Melville-Hume said the flexible culture, role modelled by senior leaders, means the organisation can be inclusive of a whole range of workers who are, for instance, able to cut their commutes, take part in the Great North Run or pick their children up from school. She said flexible working is about understanding people’s individual circumstances and making things work for them so that their experience can be retained by the organisation, recruitment costs and sickness can be reduced and those who the organisation works for have better outcomes. ILF cannot perhaps compete with higher-paying private companies, but its caring culture offers something money can’t buy. “I have never worked with such motivated and engaged people before,” said Melville-Hume. “Working with ILF Scotland is addictive.”

Feedback channels

Jon Mortimer is Chief Operating Officer of real PE, a teaching and learning aid which aims to enable teachers to plan and deliver an inclusive PE curriculum. It has seen a 45% growth in membership in the last year and it now has 45 employees. It has a big focus on being present both at work and outside work. It conducts an annual survey to get employee feedback on how it operates and how it can improve. Flexible working is written into its job descriptions so candidates know they can discuss it. The company also has a big focus on wellbeing and runs ‘ask us anything’ sessions. Other benefits include participation in charity events, Christmas hampers for staff, a cost of living payment and a staff care group which organised a series of events for National Work Life Week with all members of staff being sent vegetable growing kits. Mortimer said that the company is looking at how to personalise the employee life cycle and is constantly reviewing its benefits to see if they can be enhanced.

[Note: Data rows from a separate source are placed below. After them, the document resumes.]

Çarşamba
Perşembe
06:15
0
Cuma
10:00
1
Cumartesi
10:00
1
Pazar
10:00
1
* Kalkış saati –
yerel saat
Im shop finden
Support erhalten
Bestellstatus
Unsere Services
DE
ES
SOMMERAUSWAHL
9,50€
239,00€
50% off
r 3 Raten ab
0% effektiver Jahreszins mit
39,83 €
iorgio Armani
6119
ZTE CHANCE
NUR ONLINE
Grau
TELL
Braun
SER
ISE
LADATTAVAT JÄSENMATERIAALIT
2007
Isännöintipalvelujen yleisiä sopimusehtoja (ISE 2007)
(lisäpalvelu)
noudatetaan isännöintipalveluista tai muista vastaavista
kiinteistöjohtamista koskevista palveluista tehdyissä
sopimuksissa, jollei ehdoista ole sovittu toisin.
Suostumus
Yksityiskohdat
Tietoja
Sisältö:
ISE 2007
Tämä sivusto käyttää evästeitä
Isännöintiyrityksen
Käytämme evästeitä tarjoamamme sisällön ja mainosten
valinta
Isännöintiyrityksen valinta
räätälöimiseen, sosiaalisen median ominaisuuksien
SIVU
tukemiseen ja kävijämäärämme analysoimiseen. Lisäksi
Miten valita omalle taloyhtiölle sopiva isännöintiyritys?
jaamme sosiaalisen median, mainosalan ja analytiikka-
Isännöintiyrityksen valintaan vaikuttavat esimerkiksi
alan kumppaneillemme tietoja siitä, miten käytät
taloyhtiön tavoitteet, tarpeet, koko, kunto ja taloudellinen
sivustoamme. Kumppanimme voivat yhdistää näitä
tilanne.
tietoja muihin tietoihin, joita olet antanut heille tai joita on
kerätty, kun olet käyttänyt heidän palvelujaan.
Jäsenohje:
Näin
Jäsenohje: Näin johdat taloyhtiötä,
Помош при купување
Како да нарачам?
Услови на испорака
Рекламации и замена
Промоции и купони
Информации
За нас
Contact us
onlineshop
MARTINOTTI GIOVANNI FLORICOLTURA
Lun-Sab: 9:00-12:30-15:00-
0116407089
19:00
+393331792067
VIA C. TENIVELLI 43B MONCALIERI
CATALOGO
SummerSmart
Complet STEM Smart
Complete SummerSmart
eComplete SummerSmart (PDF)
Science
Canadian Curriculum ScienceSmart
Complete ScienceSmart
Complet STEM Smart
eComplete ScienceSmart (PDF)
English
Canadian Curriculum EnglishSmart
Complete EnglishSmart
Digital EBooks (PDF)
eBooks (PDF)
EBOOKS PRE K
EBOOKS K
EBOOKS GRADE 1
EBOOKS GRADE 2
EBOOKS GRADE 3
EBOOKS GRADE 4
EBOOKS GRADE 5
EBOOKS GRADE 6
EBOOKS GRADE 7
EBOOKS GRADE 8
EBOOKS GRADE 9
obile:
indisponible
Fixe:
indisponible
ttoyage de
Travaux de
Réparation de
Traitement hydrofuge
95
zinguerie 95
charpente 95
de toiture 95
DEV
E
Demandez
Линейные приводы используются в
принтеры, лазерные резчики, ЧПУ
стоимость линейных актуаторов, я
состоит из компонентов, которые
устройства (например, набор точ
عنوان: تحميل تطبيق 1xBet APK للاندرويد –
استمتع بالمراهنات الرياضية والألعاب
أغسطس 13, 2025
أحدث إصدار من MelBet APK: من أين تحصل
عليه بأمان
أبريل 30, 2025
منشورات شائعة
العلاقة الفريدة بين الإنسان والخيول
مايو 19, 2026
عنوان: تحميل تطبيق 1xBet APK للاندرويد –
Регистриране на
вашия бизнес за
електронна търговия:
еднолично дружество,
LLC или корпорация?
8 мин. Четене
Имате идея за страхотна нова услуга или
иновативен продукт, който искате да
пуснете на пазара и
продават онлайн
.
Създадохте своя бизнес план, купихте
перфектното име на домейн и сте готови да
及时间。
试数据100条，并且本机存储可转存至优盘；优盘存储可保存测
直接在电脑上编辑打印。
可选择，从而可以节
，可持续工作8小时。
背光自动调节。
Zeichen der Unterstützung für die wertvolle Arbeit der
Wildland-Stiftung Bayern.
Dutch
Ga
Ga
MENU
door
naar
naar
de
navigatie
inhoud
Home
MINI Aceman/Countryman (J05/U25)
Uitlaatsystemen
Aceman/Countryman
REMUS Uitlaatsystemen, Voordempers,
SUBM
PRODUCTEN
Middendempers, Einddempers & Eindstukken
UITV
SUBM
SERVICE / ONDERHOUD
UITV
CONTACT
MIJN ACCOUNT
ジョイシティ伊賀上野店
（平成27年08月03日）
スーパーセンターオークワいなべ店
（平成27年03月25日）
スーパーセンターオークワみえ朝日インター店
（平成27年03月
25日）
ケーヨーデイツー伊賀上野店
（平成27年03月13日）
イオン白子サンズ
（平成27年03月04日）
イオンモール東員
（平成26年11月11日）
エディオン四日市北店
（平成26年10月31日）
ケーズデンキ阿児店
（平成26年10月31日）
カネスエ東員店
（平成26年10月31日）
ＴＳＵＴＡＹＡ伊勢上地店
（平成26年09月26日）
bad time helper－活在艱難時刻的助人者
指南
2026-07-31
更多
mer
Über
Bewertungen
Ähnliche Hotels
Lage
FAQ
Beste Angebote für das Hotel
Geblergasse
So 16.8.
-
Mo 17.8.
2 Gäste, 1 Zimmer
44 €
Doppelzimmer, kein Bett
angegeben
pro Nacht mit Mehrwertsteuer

Jane van Zyl, chief executive of Working Families, asked how each employer had got senior buy-in for their flexible policies. Demmer said it was more a leap of faith based on trust in her track record and her arguments.  Melville-Hume said the culture at ILF comes from the top and it is more a question of ensuring new joiners understand it and that they practise self care. Mortimer said it was like pushing at an open door and that people had lots of ways they could feed back on their experiences. Demmer concluded, saying that flexible working cannot be done in isolation and that it should be matched by flexibility in the way the business operates.